We need to move up the waste hierarchy and flip the pyramid (see image in PowerPoint).
Recycling technologies require a certain capacity to become profitable and this calls for collaboration across sectors on designs for the entire life cycle of product and material cycles.
Another example we are working with is plastic products containing electronics. Often, the electronics are hidden and thus also represent hidden value. We throw away 9 billion kilograms of electronics worldwide - every year. Electronics, which according to the UN and the Waste from Electrical and Electronic Equipment (WEEE) Forum represent a recycling value of 10 billion US dollars - every year.
A research experiment that I am proud to be leading together with SDU robotics is called 'Design for Disassembly'. This month, DR P4 reported from SDU's Industry 4.0 Lab, where our robot engineer and design engineer are working together to programme a robot to separate plastic from electronics and free up components for recycling.
We want to be able to separate many products in an efficient way - which is why it must be a robot. The technology must be developed. For example, it requires being able to train the robot to handle the variation inherent in handling used products.
Here, too, we need to rethink design:
- for a long time we have designed for automated assembly - now we have to design for automated disassembly.
My message is clear this evening: we must take Denmark further than 4% recycling of materials.
Throughout the 18th to 19th centuries, industrialisation profoundly transformed both the artificial and natural worlds. It marked the beginning of design as a discipline, partly in art and partly in science, focusing on the acceleration of industrial, technological and economic development.
Design has been used since early history to define how humans create, maintain and transform the artificial, man-made environment. So it is not surprising that design must be brought into play in a green transition and that design principles must now be rethought or reinvented.
Design for recycling, for durability or circularity requires new methods that differ from the traditional design approach. The ideal is the design of products and production systems that will rebuild ecosystems and create a positive impact on the environment and society.
This requires design principles that espouse a regenerative economy.
- We can challenge current product designers about the use of unnecessary substances and additives that inhibit the recycling of materials.

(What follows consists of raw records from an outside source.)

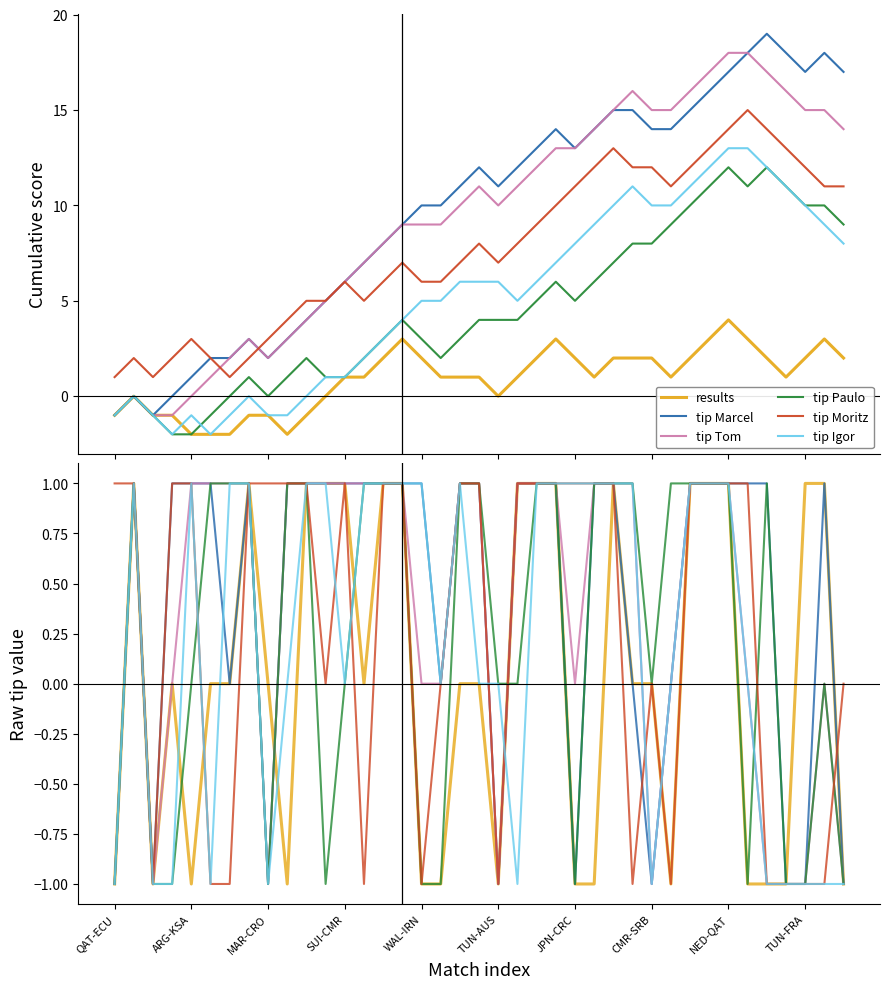

How many distinct data groups are displayed?

6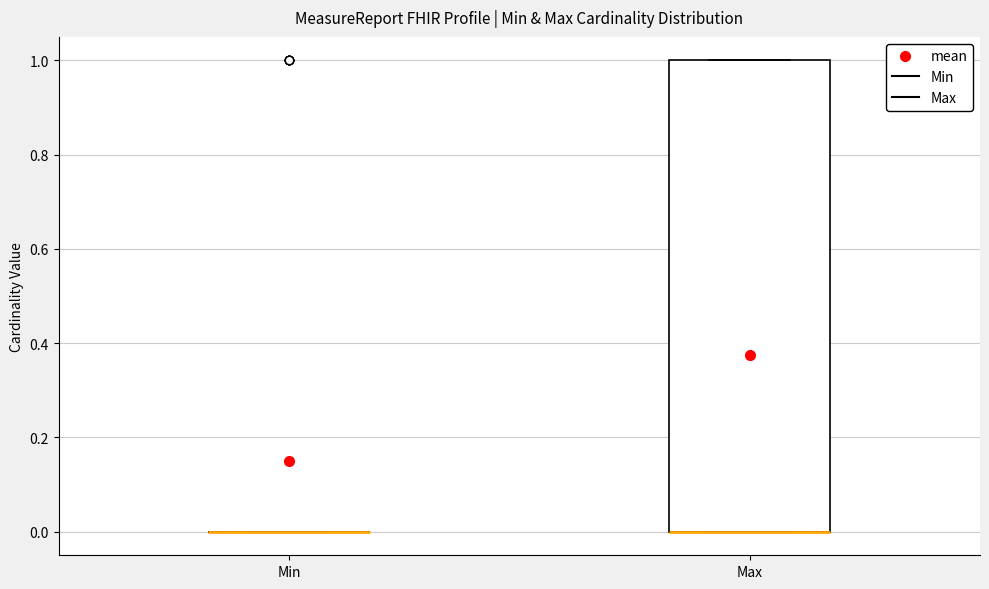

Reading left to right, read every box against the y-axis: the position of its median line, the range the box covers, and the ends of its whiskers. The values are not printed on the chart, so give them approximately, as read against the axis.

Min: box collapsed to a line at 0, whiskers 0 to 0
Max: median 0 (drawn on the box's lower edge), box 0 to 1, whiskers 0 to 1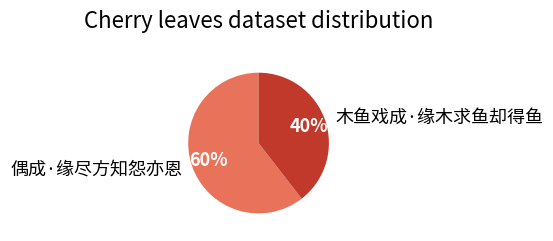

Between 偶成·缘尽方知怨亦恩 and 木鱼戏成·缘木求鱼却得鱼, which is larger?

偶成·缘尽方知怨亦恩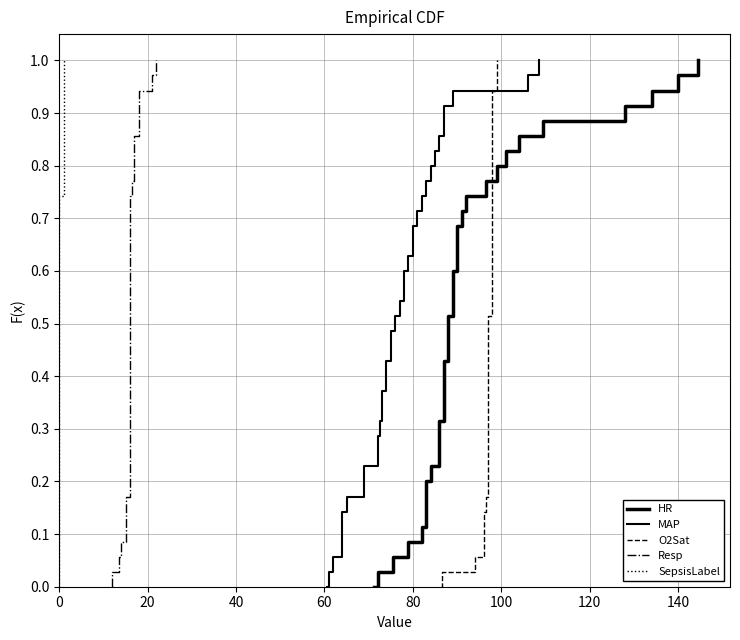

How many lines are shown in the chart?

5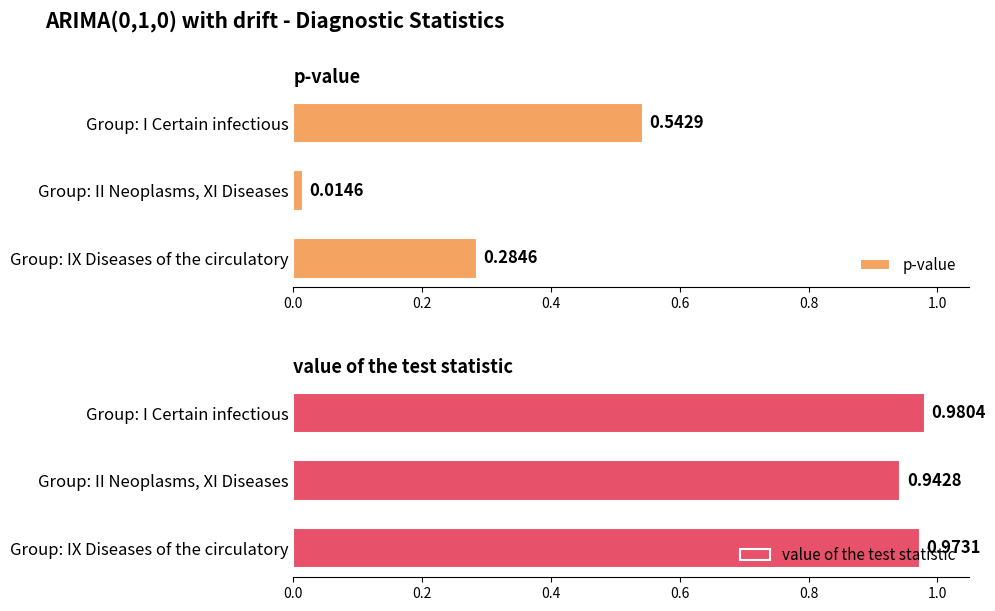

The value of the test statistic series shows 1.3 at Group: I Certain infectious. True or false?

False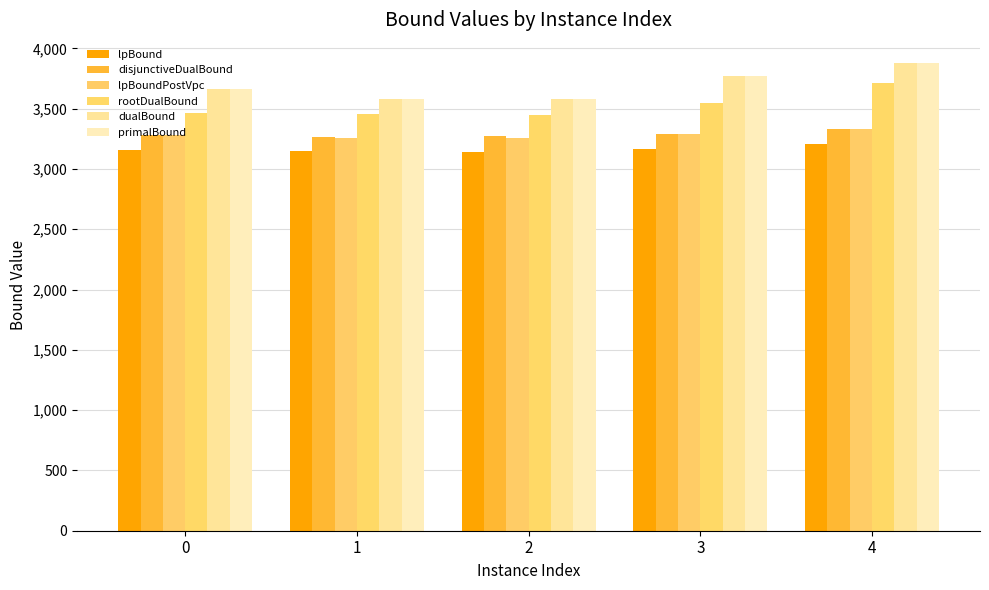

What is the sum of all disjunctiveDualBound values?

16454.4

- We can design products so that we can 'harvest' and recycle important components.
- We can design for a longer service life. We can design so that products can be repaired and technologically upgraded.
We can design better products and systems so that no materials are wasted, as in the natural economy, but this requires that the rationality, purpose and direction for catalysing the circularity of economies be developed - not only in politics, but in companies and in our mindset when designing products and creating collaborations in new value chains.
The technological context is an important catalyst for a sustainable future. But technological innovation also requires behavioural changes and the adoption of new values to ensure their uptake.
With research and the education of the future's product designers at the University of Southern Denmark, we are helping to pave the way for a circular economy that aims to achieve efficiency in the use of limited resources and design systems that enable a transition to renewable resources.
I am deeply honoured to receive the Research Dissemination Prize for my work in communicating these ideals, experiences and innovation opportunities to active societal stakeholders - and for this University's great commitment in this regard.
Have a very good evening.
And have a great Annual University Celebration!